◆ **ASSIGNMENT**: Exclude the pictures, and otherwise reproduce the data in full.

[Stored items]
==============================

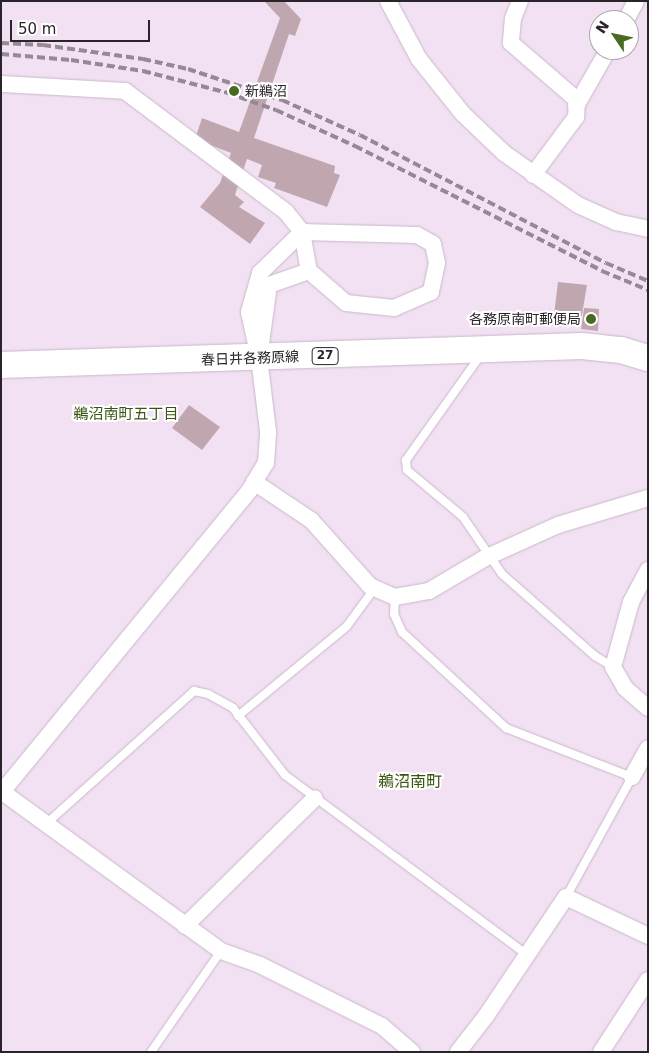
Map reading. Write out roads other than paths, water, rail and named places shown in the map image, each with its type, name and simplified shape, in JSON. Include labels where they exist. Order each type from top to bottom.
[{"type":"main road","name":"春日井各務原線","points":[[1,365],[582,346],[621,350],[648,358]]},
{"type":"street","points":[[388,1],[419,59],[463,114],[533,176],[578,205],[616,222],[648,229]]},
{"type":"street","points":[[520,1],[513,18],[511,43],[577,100],[576,118],[533,176]]},
{"type":"street","points":[[576,106],[602,60]]},
{"type":"street","points":[[1,84],[125,91],[286,212],[302,232],[309,271],[346,303],[394,308],[431,292],[437,263],[433,244],[417,235],[302,232],[260,273],[249,312],[260,358],[269,450],[254,482],[2,792],[220,951],[260,965],[382,1026],[412,1052]]},
{"type":"street","points":[[260,358],[269,285],[309,271]]},
{"type":"street","points":[[254,482],[311,520],[355,572],[374,589],[395,597],[430,591],[489,556],[558,525],[648,498]]},
{"type":"street","points":[[648,570],[631,602],[613,667],[625,688],[648,708]]},
{"type":"street","points":[[632,777],[648,748]]},
{"type":"street","points":[[185,926],[315,798]]},
{"type":"street","points":[[458,1052],[566,897],[648,936]]},
{"type":"street","points":[[601,1052],[648,980]]},
{"type":"lane","points":[[484,350],[406,460],[407,470],[463,517],[489,556],[522,593],[595,656],[613,667]]},
{"type":"lane","points":[[238,716],[347,626],[374,589]]},
{"type":"lane","points":[[395,597],[394,614],[402,632],[506,728],[632,777],[566,897]]},
{"type":"lane","points":[[47,823],[194,691],[208,694],[233,708],[284,775],[527,955]]},
{"type":"lane","points":[[151,1052],[220,951]]},
{"type":"railway","points":[[1,43],[43,45],[143,59],[188,69],[282,100],[360,135],[606,263],[648,281]]},
{"type":"railway","points":[[1,54],[71,60],[143,71],[228,93],[276,110],[355,146],[602,271],[648,290]]},
{"type":"place","name":"新鵜沼","points":[[234,91]]},
{"type":"place","name":"各務原南町郵便局","points":[[591,319]]},
{"type":"district","name":"鵜沼南町五丁目","points":[[126,415]]},
{"type":"district","name":"鵜沼南町","points":[[410,782]]}]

==============================

◆ **EXERCISE SOLUTION**:
Map reading. Write out roads other than paths, water, rail and named places shown in the map image, each with its type, name and simplified shape, in JSON. Include labels where they exist. Order each type from top to bottom.
[{"type":"main road","name":"春日井各務原線","points":[[1,365],[582,346],[621,350],[648,358]]},
{"type":"street","points":[[388,1],[419,59],[463,114],[533,176],[578,205],[616,222],[648,229]]},
{"type":"street","points":[[520,1],[513,18],[511,43],[577,100],[576,118],[533,176]]},
{"type":"street","points":[[576,106],[602,60]]},
{"type":"street","points":[[1,84],[125,91],[286,212],[302,232],[309,271],[346,303],[394,308],[431,292],[437,263],[433,244],[417,235],[302,232],[260,273],[249,312],[260,358],[269,450],[254,482],[2,792],[220,951],[260,965],[382,1026],[412,1052]]},
{"type":"street","points":[[260,358],[269,285],[309,271]]},
{"type":"street","points":[[254,482],[311,520],[355,572],[374,589],[395,597],[430,591],[489,556],[558,525],[648,498]]},
{"type":"street","points":[[648,570],[631,602],[613,667],[625,688],[648,708]]},
{"type":"street","points":[[632,777],[648,748]]},
{"type":"street","points":[[185,926],[315,798]]},
{"type":"street","points":[[458,1052],[566,897],[648,936]]},
{"type":"street","points":[[601,1052],[648,980]]},
{"type":"lane","points":[[484,350],[406,460],[407,470],[463,517],[489,556],[522,593],[595,656],[613,667]]},
{"type":"lane","points":[[238,716],[347,626],[374,589]]},
{"type":"lane","points":[[395,597],[394,614],[402,632],[506,728],[632,777],[566,897]]},
{"type":"lane","points":[[47,823],[194,691],[208,694],[233,708],[284,775],[527,955]]},
{"type":"lane","points":[[151,1052],[220,951]]},
{"type":"railway","points":[[1,43],[43,45],[143,59],[188,69],[282,100],[360,135],[606,263],[648,281]]},
{"type":"railway","points":[[1,54],[71,60],[143,71],[228,93],[276,110],[355,146],[602,271],[648,290]]},
{"type":"place","name":"新鵜沼","points":[[234,91]]},
{"type":"place","name":"各務原南町郵便局","points":[[591,319]]},
{"type":"district","name":"鵜沼南町五丁目","points":[[126,415]]},
{"type":"district","name":"鵜沼南町","points":[[410,782]]}]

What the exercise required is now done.